▸ **Task details**: Reproduce verbatim the lines in the records below, beginning with the line that contains "- a964efb: iterating" and ending after the line that contains "All projects created".

▸ **Data for the task**:
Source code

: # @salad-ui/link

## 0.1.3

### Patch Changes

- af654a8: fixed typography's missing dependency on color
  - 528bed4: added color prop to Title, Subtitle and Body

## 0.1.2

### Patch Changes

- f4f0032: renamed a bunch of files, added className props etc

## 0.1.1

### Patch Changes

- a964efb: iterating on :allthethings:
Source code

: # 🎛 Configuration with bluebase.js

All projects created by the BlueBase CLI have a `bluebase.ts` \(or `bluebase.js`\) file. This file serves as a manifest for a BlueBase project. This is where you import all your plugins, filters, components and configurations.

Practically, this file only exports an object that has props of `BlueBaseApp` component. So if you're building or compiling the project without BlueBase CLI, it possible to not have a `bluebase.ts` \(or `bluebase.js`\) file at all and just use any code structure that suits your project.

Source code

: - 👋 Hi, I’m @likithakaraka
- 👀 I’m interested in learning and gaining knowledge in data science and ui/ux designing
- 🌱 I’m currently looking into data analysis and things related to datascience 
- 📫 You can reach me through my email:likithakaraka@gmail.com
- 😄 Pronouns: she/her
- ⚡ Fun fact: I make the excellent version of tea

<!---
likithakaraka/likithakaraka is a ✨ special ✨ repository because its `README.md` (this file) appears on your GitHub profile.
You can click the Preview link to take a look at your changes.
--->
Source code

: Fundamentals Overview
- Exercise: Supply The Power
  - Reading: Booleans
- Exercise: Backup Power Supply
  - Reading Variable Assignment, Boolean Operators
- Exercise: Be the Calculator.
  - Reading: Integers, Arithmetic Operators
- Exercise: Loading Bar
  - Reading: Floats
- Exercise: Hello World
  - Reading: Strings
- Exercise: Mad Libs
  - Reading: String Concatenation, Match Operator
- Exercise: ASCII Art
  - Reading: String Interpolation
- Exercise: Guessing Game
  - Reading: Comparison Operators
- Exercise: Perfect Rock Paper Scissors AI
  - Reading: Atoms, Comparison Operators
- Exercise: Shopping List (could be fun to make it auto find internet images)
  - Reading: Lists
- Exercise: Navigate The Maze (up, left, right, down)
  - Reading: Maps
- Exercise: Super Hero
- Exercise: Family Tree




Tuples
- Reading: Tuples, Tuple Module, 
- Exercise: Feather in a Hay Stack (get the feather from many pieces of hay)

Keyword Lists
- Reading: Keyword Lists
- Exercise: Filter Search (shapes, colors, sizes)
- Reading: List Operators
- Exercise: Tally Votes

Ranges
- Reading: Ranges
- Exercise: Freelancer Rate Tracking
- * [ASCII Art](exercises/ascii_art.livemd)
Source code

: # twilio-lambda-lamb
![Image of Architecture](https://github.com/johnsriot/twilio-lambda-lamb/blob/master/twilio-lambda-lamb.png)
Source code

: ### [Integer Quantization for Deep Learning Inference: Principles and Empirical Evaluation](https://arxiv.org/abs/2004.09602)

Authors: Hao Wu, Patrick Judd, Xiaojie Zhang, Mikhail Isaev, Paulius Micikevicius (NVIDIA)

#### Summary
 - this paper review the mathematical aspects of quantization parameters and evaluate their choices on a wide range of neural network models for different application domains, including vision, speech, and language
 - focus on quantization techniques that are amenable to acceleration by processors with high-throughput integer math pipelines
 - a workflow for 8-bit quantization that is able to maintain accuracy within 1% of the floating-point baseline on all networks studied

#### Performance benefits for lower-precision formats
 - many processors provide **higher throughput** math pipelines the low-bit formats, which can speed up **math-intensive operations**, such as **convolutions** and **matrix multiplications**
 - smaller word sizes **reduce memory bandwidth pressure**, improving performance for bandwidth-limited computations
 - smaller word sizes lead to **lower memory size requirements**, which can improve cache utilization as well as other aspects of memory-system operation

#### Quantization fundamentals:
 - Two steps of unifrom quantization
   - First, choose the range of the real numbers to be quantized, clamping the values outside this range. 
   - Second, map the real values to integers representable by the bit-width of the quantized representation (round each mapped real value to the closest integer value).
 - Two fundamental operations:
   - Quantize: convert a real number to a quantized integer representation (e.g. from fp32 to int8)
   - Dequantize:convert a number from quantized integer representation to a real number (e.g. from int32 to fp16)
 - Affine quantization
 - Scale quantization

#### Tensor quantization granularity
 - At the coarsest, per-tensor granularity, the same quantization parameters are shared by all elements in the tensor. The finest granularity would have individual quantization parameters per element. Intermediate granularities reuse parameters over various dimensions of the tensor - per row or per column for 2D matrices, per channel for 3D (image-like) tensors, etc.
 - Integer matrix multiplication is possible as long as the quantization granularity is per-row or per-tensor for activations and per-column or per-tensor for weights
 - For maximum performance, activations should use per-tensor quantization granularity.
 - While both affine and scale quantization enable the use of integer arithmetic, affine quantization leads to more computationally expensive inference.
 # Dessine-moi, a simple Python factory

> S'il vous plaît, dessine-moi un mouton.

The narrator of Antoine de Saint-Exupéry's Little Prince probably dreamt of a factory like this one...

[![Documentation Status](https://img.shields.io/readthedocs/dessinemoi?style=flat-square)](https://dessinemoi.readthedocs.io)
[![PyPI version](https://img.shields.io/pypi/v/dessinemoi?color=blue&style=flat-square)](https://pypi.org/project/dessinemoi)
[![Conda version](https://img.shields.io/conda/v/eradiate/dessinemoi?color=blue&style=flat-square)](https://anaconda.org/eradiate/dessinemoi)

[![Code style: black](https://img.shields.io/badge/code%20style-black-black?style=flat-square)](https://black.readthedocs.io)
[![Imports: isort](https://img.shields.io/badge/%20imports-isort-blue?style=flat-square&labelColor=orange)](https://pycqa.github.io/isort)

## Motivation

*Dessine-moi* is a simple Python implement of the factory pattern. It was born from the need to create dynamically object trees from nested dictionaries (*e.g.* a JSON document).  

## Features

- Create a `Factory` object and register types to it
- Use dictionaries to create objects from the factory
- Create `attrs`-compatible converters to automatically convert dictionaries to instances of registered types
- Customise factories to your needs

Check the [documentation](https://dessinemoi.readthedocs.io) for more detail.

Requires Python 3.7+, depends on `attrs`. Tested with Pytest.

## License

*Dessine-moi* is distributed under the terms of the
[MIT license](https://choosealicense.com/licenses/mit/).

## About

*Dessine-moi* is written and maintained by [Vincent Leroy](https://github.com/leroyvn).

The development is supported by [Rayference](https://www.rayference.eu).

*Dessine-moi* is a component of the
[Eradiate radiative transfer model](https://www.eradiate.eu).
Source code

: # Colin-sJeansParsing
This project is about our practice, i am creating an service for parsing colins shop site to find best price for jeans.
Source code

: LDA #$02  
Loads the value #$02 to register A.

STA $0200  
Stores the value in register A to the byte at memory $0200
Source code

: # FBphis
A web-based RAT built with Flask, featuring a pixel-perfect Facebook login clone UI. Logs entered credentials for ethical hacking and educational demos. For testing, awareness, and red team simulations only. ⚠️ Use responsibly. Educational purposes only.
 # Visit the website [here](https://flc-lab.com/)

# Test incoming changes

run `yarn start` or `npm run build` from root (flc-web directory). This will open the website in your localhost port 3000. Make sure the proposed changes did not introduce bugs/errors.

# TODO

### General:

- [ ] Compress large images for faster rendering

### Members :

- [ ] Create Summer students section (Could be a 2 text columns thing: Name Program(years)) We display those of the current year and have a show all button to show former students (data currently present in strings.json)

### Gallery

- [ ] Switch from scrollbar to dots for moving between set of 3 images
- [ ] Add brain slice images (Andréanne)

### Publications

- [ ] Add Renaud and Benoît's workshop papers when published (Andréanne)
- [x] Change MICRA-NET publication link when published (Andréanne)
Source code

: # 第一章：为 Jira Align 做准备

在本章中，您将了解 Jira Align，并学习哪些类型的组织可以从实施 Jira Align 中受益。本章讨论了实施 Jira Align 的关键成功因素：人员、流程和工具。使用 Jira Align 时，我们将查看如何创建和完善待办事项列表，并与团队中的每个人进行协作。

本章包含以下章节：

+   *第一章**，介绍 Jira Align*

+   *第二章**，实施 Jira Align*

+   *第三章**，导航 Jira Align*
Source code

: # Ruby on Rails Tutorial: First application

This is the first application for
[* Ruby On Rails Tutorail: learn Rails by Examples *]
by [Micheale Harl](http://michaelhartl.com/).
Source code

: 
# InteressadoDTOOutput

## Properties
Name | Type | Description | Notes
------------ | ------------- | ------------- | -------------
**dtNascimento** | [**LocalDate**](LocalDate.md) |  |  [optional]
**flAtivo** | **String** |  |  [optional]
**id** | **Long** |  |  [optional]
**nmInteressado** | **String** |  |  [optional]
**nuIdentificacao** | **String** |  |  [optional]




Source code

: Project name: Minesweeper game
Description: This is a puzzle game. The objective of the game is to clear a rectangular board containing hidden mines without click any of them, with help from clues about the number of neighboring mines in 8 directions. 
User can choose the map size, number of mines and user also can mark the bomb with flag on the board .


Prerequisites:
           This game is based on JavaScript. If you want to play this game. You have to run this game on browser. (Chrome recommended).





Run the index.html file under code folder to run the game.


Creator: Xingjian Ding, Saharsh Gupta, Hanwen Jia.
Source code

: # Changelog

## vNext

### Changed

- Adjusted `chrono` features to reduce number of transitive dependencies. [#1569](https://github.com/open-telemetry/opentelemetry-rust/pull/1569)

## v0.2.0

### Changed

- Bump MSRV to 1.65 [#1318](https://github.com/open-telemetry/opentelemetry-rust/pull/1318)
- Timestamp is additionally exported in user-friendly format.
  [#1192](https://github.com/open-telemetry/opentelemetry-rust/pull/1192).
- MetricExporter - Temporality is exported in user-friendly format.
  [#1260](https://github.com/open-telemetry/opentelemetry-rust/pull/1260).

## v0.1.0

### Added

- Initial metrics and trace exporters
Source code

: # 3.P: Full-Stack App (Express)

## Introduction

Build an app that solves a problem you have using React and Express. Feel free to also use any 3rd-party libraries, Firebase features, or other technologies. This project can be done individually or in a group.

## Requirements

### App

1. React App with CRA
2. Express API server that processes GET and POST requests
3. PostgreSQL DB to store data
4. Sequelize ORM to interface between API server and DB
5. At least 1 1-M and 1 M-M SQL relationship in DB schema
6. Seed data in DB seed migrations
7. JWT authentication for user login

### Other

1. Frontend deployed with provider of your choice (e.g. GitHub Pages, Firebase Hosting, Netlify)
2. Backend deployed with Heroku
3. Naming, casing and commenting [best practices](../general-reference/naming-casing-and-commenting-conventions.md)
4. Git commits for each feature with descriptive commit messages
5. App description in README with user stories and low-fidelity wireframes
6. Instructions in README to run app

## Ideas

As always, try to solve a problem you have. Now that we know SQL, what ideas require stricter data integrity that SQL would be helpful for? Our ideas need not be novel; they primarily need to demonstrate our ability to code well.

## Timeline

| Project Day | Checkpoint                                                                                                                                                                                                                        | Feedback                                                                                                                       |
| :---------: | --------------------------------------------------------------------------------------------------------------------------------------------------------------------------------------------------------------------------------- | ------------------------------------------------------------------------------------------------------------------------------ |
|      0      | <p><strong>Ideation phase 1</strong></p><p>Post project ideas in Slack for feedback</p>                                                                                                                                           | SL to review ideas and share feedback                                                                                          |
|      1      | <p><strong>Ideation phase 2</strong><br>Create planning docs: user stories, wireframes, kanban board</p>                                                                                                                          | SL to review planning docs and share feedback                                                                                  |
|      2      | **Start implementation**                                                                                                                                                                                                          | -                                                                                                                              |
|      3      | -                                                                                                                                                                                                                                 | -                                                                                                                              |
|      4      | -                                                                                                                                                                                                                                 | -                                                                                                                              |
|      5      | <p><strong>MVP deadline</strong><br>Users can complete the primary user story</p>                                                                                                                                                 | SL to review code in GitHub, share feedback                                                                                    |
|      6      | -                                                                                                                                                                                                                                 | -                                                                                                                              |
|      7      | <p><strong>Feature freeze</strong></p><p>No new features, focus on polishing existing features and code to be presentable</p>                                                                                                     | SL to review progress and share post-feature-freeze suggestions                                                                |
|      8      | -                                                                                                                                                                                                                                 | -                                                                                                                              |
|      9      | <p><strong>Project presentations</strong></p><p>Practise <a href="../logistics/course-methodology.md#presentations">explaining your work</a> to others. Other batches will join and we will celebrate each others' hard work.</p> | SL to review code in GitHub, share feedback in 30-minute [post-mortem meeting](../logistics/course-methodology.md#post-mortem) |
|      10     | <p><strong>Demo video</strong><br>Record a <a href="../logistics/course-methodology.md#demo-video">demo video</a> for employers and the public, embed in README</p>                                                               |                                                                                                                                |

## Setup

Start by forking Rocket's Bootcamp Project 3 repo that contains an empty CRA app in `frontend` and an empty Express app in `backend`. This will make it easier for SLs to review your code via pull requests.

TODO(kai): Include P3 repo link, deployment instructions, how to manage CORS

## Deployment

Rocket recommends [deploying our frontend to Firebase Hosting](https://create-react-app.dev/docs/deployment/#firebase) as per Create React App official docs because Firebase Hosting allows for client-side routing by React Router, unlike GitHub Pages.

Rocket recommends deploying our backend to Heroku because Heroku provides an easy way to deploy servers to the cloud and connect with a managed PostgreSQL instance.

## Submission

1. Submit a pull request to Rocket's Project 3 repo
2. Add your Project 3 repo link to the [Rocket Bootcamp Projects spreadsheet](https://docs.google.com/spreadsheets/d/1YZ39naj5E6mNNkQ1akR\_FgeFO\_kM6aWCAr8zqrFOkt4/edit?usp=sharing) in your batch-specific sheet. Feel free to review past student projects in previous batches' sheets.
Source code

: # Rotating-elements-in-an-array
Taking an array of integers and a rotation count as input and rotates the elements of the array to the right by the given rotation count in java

▸ **Finished task**:
- a964efb: iterating on :allthethings:
Source code

: # 🎛 Configuration with bluebase.js

All projects created by the BlueBase CLI have a `bluebase.ts` \(or `bluebase.js`\) file. This file serves as a manifest for a BlueBase project. This is where you import all your plugins, filters, components and configurations.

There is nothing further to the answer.